Collected data entries

* * * *

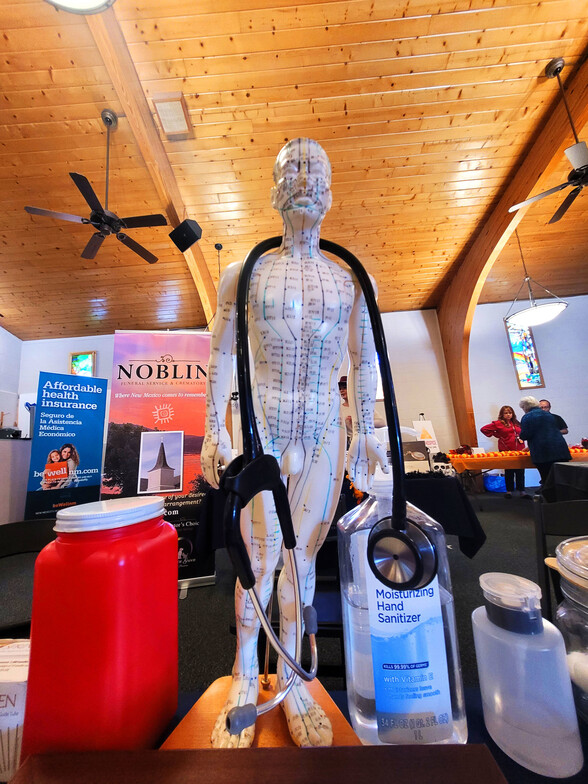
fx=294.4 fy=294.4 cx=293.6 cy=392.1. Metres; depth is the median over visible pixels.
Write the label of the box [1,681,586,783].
table
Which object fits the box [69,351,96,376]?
stained glass window
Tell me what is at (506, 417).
woman
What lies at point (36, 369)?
back wall
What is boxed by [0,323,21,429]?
left wall
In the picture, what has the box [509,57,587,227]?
ceiling fan
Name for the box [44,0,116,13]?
ceiling light
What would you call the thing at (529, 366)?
stained glass window
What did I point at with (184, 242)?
speaker
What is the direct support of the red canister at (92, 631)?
on the table at (498, 751)
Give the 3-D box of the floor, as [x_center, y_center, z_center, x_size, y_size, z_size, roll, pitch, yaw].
[0.416,1.440,2.012,9.638,0.117,7.713,-3,-10,2]
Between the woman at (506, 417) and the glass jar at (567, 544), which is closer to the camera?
the glass jar at (567, 544)
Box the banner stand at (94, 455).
[23,372,106,517]
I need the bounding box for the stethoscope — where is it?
[227,232,440,701]
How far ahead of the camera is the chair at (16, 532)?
1.03 m
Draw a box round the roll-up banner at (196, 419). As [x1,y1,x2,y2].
[103,332,216,591]
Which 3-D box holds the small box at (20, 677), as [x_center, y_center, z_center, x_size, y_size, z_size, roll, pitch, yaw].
[-0.359,0.368,0.350,0.171,0.100,0.111,-3,-10,2]
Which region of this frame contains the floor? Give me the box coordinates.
[0,486,548,708]
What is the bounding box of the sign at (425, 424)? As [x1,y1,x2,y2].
[412,419,439,459]
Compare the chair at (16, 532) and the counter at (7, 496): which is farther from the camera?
the counter at (7, 496)
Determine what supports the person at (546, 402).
on the floor
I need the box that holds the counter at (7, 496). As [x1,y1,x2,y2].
[0,435,31,527]
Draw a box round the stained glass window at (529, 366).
[506,323,544,389]
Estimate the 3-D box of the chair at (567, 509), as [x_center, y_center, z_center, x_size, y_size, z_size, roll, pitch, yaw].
[0.945,0.770,0.747,0.478,0.801,0.522,-9,-12,33]
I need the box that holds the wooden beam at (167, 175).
[85,6,218,321]
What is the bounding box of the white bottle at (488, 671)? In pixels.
[472,568,583,778]
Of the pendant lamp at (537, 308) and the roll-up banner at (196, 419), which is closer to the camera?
the roll-up banner at (196, 419)
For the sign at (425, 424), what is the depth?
4.68 m
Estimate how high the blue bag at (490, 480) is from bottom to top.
0.345 m
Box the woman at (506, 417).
[482,403,525,496]
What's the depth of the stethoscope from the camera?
0.31 m
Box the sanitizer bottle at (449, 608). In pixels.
[338,457,467,747]
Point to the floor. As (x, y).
(191, 613)
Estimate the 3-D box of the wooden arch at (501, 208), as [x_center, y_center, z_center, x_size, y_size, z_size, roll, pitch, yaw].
[3.452,-0.945,3.845,0.303,4.893,5.987,-3,-10,2]
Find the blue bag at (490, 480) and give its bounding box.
[483,472,505,492]
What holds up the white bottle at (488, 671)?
on the table at (498, 751)
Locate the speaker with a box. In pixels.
[168,218,202,252]
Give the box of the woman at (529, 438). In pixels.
[518,395,570,497]
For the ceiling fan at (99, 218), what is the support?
hanging from the ceiling
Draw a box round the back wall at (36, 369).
[16,308,483,465]
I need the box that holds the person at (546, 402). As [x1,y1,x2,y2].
[538,399,567,434]
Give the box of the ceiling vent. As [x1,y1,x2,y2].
[152,92,193,139]
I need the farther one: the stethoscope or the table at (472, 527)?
the table at (472, 527)
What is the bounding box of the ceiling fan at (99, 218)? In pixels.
[23,110,165,264]
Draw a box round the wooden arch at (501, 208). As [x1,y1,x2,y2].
[438,57,587,448]
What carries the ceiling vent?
attached to the ceiling
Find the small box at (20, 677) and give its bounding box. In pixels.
[0,637,29,783]
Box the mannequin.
[197,136,386,754]
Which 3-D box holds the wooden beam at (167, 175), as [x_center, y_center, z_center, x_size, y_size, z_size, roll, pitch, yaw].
[-1.522,-2.145,3.590,0.240,1.981,4.688,-3,-10,2]
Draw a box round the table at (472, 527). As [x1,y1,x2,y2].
[196,469,486,569]
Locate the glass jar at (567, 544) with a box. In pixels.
[553,534,587,722]
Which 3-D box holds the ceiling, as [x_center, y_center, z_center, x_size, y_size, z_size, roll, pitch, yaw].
[0.013,-2.815,3.141,12.230,0.245,7.551,-3,-10,2]
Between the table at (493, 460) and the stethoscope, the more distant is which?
the table at (493, 460)
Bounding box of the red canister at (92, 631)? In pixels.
[23,494,176,756]
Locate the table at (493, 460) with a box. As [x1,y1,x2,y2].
[451,448,587,500]
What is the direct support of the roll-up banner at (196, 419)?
on the floor
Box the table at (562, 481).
[538,461,587,503]
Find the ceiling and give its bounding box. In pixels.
[0,0,587,341]
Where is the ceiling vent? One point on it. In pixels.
(181, 107)
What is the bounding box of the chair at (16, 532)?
[0,517,55,636]
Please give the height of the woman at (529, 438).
1.453 m
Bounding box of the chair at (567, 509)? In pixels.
[534,496,587,621]
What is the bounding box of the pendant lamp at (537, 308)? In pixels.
[504,228,568,327]
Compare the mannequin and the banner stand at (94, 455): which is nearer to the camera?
the mannequin
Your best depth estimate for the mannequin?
0.37 m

* * * *

- _Aim of the task_:
Type the records out again in full, exactly, with each picture omitted.

- _Answer space_:
fx=294.4 fy=294.4 cx=293.6 cy=392.1. Metres; depth is the median over visible pixels.
Write the label of the box [1,681,586,783].
table
Which object fits the box [69,351,96,376]?
stained glass window
Tell me what is at (506, 417).
woman
What lies at point (36, 369)?
back wall
What is boxed by [0,323,21,429]?
left wall
In the picture, what has the box [509,57,587,227]?
ceiling fan
Name for the box [44,0,116,13]?
ceiling light
What would you call the thing at (529, 366)?
stained glass window
What did I point at with (184, 242)?
speaker
What is the direct support of the red canister at (92, 631)?
on the table at (498, 751)
Give the 3-D box of the floor, as [x_center, y_center, z_center, x_size, y_size, z_size, roll, pitch, yaw].
[0.416,1.440,2.012,9.638,0.117,7.713,-3,-10,2]
Between the woman at (506, 417) and the glass jar at (567, 544), which is closer to the camera?
the glass jar at (567, 544)
Box the banner stand at (94, 455).
[23,372,106,517]
I need the bounding box for the stethoscope — where is it?
[227,232,440,701]
How far ahead of the camera is the chair at (16, 532)?
1.03 m
Draw a box round the roll-up banner at (196, 419). As [x1,y1,x2,y2].
[103,332,216,591]
Which 3-D box holds the small box at (20, 677), as [x_center, y_center, z_center, x_size, y_size, z_size, roll, pitch, yaw].
[-0.359,0.368,0.350,0.171,0.100,0.111,-3,-10,2]
Which region of this frame contains the floor? Give me the box coordinates.
[0,486,548,708]
What is the bounding box of the sign at (425, 424)? As [x1,y1,x2,y2].
[412,419,439,459]
Compare the chair at (16, 532) and the counter at (7, 496): which is farther from the camera?
the counter at (7, 496)
Determine what supports the person at (546, 402).
on the floor
I need the box that holds the counter at (7, 496). As [x1,y1,x2,y2].
[0,435,31,527]
Draw a box round the stained glass window at (529, 366).
[506,323,544,389]
Estimate the 3-D box of the chair at (567, 509), as [x_center, y_center, z_center, x_size, y_size, z_size, roll, pitch, yaw].
[0.945,0.770,0.747,0.478,0.801,0.522,-9,-12,33]
I need the box that holds the wooden beam at (167, 175).
[85,6,218,321]
What is the bounding box of the white bottle at (488, 671)? In pixels.
[472,568,583,778]
Of the pendant lamp at (537, 308) and the roll-up banner at (196, 419), which is closer to the camera?
the roll-up banner at (196, 419)
For the sign at (425, 424), what is the depth?
4.68 m
Estimate how high the blue bag at (490, 480) is from bottom to top.
0.345 m
Box the woman at (506, 417).
[482,403,525,496]
What's the depth of the stethoscope from the camera?
0.31 m
Box the sanitizer bottle at (449, 608). In pixels.
[338,457,467,747]
Point to the floor. As (x, y).
(191, 613)
Estimate the 3-D box of the wooden arch at (501, 208), as [x_center, y_center, z_center, x_size, y_size, z_size, roll, pitch, yaw].
[3.452,-0.945,3.845,0.303,4.893,5.987,-3,-10,2]
Find the blue bag at (490, 480) and give its bounding box.
[483,472,505,492]
What holds up the white bottle at (488, 671)?
on the table at (498, 751)
Locate the speaker with a box. In pixels.
[168,218,202,252]
Give the box of the woman at (529, 438). In pixels.
[518,395,570,497]
For the ceiling fan at (99, 218), what is the support?
hanging from the ceiling
Draw a box round the back wall at (36, 369).
[16,308,483,465]
I need the box that holds the person at (546, 402). As [x1,y1,x2,y2].
[538,399,567,434]
Give the box of the ceiling vent. As [x1,y1,x2,y2].
[152,92,193,139]
I need the farther one: the stethoscope or the table at (472, 527)?
the table at (472, 527)
What is the bounding box of the ceiling fan at (99, 218)? In pixels.
[23,110,165,264]
Draw a box round the wooden arch at (501, 208). As [x1,y1,x2,y2].
[438,57,587,448]
What carries the ceiling vent?
attached to the ceiling
Find the small box at (20, 677) and give its bounding box. In pixels.
[0,637,29,783]
Box the mannequin.
[197,136,386,754]
Which 3-D box holds the wooden beam at (167, 175), as [x_center, y_center, z_center, x_size, y_size, z_size, roll, pitch, yaw].
[-1.522,-2.145,3.590,0.240,1.981,4.688,-3,-10,2]
Draw a box round the table at (472, 527). As [x1,y1,x2,y2].
[196,469,486,569]
Locate the glass jar at (567, 544) with a box. In pixels.
[553,534,587,722]
Which 3-D box holds the ceiling, as [x_center, y_center, z_center, x_size, y_size, z_size, roll, pitch, yaw].
[0.013,-2.815,3.141,12.230,0.245,7.551,-3,-10,2]
Between the table at (493, 460) and the stethoscope, the more distant is which?
the table at (493, 460)
Bounding box of the red canister at (92, 631)? In pixels.
[23,494,176,756]
Locate the table at (493, 460) with a box. As [x1,y1,x2,y2].
[451,448,587,500]
What is the direct support of the roll-up banner at (196, 419)?
on the floor
Box the table at (562, 481).
[538,461,587,503]
Find the ceiling and give its bounding box. In pixels.
[0,0,587,341]
Where is the ceiling vent? One point on it. In pixels.
(181, 107)
What is the bounding box of the chair at (16, 532)?
[0,517,55,636]
Please give the height of the woman at (529, 438).
1.453 m
Bounding box of the chair at (567, 509)? In pixels.
[534,496,587,621]
What is the bounding box of the pendant lamp at (537, 308)? In pixels.
[504,228,568,327]
Compare the mannequin and the banner stand at (94, 455): which is nearer to the camera?
the mannequin
Your best depth estimate for the mannequin?
0.37 m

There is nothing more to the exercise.